Actually, the OS differences are a help to the test, showing us that it is actually unlikely to be a scheduling issue - two different scheduling mechanisms showing basically the same result is no accident of a particular software.

FPS was not really important for this test since both were GPU limited and over 60fps
You are missing the point.
I'm telling you to only change 1 variable at a time to keep the testing consistent and eliminate the possibility of other variables messing with your conclusion. This is basic testing methodology.

If you really want to prove your point you would setup the tests like this:
-Both rigs on Win10 and same GPU...see what differences the CPU makes
-Both rigs on Linux and same GPU...compare results to previous test to see if the OS makes any further difference.
 
You are missing the point.
I'm telling you to only change 1 variable at a time to keep the testing consistent and eliminate the possibility of other variables messing with your conclusion. This is basic testing methodology.

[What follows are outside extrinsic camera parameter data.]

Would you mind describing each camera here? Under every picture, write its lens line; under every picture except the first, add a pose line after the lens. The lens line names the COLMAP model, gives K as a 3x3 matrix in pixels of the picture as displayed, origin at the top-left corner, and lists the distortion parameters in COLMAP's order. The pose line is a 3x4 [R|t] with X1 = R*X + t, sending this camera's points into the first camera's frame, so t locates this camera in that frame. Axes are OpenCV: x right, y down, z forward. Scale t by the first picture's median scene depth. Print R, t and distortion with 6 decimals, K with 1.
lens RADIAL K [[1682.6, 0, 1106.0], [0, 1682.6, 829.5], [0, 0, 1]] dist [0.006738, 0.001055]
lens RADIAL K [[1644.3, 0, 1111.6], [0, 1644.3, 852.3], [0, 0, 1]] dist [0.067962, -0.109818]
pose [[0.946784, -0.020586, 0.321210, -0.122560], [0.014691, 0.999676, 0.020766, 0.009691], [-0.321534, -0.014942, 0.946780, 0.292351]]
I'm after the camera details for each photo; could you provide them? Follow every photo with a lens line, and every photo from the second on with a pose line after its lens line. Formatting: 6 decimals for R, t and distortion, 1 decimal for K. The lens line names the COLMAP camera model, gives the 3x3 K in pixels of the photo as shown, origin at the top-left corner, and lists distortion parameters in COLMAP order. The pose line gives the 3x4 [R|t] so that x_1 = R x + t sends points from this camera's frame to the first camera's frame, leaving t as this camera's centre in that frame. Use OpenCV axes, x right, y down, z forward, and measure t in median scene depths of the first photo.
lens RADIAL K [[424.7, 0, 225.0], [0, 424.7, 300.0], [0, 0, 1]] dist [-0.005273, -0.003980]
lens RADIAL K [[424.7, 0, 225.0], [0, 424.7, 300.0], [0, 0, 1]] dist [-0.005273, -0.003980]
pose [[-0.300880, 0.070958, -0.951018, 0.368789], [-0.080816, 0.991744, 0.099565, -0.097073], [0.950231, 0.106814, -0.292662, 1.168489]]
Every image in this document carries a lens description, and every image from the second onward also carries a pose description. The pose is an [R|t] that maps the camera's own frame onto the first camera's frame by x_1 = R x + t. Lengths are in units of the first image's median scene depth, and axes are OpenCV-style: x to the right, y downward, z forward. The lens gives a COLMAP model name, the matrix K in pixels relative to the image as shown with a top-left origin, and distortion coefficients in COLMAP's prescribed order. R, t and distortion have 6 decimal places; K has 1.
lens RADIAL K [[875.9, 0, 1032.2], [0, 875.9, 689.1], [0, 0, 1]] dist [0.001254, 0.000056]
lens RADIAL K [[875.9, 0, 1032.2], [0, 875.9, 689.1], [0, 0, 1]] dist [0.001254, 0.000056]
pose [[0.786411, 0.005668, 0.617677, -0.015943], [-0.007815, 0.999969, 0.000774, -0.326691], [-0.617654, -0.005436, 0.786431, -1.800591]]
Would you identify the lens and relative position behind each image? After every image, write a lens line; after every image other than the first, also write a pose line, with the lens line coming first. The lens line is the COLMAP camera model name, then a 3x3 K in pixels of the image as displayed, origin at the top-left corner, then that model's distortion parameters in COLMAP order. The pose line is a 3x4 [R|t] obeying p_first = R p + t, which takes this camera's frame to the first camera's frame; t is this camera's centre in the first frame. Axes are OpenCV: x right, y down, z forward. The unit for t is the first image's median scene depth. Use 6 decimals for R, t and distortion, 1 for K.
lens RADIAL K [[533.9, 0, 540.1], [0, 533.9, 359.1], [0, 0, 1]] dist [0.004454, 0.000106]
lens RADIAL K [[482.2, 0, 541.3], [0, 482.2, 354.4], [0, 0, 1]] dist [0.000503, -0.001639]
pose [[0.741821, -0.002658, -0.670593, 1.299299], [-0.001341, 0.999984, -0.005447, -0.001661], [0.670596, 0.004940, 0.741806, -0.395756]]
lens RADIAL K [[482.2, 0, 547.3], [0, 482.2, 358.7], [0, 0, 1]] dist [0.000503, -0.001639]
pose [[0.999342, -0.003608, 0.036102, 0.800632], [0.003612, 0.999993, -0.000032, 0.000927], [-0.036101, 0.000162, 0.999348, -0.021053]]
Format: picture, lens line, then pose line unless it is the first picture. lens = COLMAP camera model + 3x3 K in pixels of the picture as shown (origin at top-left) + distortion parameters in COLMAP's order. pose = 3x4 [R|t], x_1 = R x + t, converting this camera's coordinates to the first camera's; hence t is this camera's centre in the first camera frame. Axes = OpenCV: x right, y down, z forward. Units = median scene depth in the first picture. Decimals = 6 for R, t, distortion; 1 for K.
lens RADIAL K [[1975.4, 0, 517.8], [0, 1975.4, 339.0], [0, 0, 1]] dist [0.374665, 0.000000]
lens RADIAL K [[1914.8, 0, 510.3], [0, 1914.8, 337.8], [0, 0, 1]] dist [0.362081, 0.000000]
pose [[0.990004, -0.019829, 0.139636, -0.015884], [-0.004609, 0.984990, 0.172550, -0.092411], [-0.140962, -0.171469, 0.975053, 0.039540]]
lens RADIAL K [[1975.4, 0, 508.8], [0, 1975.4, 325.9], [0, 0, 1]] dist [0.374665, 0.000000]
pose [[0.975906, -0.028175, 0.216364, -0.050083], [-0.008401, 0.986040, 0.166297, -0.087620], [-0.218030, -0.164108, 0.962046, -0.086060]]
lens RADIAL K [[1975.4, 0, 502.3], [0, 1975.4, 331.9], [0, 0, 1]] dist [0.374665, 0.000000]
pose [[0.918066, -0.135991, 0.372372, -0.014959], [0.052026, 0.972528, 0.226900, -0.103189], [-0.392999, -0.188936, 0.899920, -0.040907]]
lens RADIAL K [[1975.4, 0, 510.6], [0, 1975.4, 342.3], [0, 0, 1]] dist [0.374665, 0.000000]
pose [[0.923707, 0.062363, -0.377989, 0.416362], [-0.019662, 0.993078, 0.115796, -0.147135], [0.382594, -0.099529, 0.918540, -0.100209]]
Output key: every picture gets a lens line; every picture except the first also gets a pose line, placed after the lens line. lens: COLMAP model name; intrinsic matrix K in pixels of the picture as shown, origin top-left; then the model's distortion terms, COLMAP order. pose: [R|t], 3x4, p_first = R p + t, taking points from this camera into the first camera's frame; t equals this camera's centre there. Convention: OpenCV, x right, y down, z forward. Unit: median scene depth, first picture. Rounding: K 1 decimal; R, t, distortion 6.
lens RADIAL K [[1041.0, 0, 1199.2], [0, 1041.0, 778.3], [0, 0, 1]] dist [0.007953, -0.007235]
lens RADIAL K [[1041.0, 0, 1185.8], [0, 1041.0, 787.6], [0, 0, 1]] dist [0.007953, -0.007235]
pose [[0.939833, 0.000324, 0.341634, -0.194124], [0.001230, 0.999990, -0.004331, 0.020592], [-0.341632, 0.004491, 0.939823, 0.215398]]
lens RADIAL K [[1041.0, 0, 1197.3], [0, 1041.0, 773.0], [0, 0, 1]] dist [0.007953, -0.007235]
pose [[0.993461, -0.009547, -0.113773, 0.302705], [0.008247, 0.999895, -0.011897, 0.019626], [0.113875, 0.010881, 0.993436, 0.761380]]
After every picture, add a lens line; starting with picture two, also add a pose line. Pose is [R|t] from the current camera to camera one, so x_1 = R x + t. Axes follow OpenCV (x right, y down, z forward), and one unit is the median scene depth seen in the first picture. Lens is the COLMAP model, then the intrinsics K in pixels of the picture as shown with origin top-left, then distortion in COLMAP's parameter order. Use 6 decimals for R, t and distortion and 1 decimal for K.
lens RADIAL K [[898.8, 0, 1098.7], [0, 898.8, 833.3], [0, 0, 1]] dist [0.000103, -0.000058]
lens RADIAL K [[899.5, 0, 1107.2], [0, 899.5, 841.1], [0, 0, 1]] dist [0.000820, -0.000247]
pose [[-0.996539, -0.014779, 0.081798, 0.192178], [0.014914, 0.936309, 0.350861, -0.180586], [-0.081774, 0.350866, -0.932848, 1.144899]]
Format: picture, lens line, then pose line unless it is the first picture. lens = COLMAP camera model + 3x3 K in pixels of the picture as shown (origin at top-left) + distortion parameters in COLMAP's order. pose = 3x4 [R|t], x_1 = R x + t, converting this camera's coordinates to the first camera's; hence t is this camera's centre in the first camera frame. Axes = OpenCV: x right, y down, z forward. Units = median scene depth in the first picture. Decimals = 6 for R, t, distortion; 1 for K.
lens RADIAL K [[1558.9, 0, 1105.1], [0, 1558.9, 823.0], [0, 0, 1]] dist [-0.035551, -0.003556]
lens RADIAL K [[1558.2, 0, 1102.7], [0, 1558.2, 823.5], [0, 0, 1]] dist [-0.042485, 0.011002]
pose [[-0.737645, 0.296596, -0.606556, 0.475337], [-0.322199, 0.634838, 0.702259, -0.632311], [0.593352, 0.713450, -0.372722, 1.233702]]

If you really want to prove your point you would setup the tests like this:
-Both rigs on Win10 and same GPU...see what differences the CPU makes
-Both rigs on Linux and same GPU...compare results to previous test to see if the OS makes any further difference.

I think I see the confusion now. I should not have used the word "test" so liberally in the OP. The real reason I ran the game on these three systems was to get a general idea of the performance of each rig as I was purposing them, not to see what kind of engine was under the hood with CSGO. I only posted these results because I was so surprised that it seemed to run well with or without strong single core performance, when my hypothesis had been that it would be the single core oriented part of my ad-hoc test.

The result was enough for me to believe it, but I will be the first to admit I dont have the time or inclination to do it rigorously. Others are welcome to present more rigorous results here regardless of their conclusions, of course.
 
Easier way to do it is as mentioned, use the Xeon rig:

Set the Affinity to 2/4/6/8 et cetera for the exe on NVIDIA card - test each
Set the Affinity to 2/4/6/8 et cetera for the exe on AMD card - test each

done and will eliminate all the variables with different OS / CPU's and everything else.
 
Easier way to do it is as mentioned, use the Xeon rig:

Set the Affinity to 2/4/6/8 et cetera for the exe on NVIDIA card - test each
Set the Affinity to 2/4/6/8 et cetera for the exe on AMD card - test each

done and will eliminate all the variables with different OS / CPU's and everything else.

However, as mentioned, that rig is no longer in existence.